=== Stored data ===

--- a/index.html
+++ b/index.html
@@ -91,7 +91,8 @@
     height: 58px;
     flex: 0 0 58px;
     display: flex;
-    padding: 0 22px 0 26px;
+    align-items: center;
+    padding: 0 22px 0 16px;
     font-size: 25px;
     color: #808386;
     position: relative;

===

◆ Exercise aim ◆
From the first line to the last, write out the data exactly.

◆ Response area ◆
--- a/index.html
+++ b/index.html
@@ -91,7 +91,8 @@
     height: 58px;
     flex: 0 0 58px;
     display: flex;
-    padding: 0 22px 0 26px;
+    align-items: center;
+    padding: 0 22px 0 16px;
     font-size: 25px;
     color: #808386;
     position: relative;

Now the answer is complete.